━━━ Available data
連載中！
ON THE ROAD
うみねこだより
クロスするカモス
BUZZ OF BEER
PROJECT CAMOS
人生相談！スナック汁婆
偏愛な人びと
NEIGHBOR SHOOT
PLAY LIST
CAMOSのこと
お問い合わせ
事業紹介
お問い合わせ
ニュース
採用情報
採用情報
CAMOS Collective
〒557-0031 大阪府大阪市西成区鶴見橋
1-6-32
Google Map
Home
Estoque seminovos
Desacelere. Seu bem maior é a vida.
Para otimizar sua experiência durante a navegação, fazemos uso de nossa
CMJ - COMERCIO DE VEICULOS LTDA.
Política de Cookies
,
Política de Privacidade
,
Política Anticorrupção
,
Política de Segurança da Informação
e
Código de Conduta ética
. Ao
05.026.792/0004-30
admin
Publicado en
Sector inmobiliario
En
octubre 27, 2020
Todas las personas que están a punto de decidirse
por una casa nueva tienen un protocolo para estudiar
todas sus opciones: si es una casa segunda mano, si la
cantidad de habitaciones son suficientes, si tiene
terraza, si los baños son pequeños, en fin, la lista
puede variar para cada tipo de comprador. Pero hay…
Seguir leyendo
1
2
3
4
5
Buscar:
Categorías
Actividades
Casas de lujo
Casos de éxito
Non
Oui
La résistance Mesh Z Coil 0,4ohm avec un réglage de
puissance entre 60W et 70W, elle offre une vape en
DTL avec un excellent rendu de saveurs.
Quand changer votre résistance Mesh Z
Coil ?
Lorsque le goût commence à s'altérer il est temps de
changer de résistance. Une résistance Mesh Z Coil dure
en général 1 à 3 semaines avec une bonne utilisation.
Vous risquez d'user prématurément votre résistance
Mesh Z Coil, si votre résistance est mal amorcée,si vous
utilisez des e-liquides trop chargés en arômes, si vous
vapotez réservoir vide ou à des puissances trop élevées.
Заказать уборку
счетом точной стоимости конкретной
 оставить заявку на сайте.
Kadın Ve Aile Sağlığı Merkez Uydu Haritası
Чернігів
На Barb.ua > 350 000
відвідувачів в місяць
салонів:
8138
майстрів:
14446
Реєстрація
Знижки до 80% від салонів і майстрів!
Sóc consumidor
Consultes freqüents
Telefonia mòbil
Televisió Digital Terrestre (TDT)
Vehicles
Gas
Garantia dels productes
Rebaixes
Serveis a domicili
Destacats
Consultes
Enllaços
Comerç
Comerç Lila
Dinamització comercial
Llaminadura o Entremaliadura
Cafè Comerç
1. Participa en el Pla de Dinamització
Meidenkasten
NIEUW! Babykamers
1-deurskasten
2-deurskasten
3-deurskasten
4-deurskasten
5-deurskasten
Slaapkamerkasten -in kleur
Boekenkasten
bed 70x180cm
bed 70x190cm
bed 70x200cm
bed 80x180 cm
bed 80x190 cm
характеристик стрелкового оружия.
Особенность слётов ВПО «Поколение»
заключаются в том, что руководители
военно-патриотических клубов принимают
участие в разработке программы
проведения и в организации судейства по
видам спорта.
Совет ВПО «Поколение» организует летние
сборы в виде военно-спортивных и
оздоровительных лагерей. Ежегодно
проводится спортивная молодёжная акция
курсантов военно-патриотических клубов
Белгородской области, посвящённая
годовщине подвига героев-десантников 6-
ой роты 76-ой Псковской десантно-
━━━━━━
Print, without alteration, only the lines above between the one holding "Consultes freqüents" and the one holding "характеристик стрелкового оружия.", inclusive.

Consultes freqüents
Telefonia mòbil
Televisió Digital Terrestre (TDT)
Vehicles
Gas
Garantia dels productes
Rebaixes
Serveis a domicili
Destacats
Consultes
Enllaços
Comerç
Comerç Lila
Dinamització comercial
Llaminadura o Entremaliadura
Cafè Comerç
1. Participa en el Pla de Dinamització
Meidenkasten
NIEUW! Babykamers
1-deurskasten
2-deurskasten
3-deurskasten
4-deurskasten
5-deurskasten
Slaapkamerkasten -in kleur
Boekenkasten
bed 70x180cm
bed 70x190cm
bed 70x200cm
bed 80x180 cm
bed 80x190 cm
характеристик стрелкового оружия.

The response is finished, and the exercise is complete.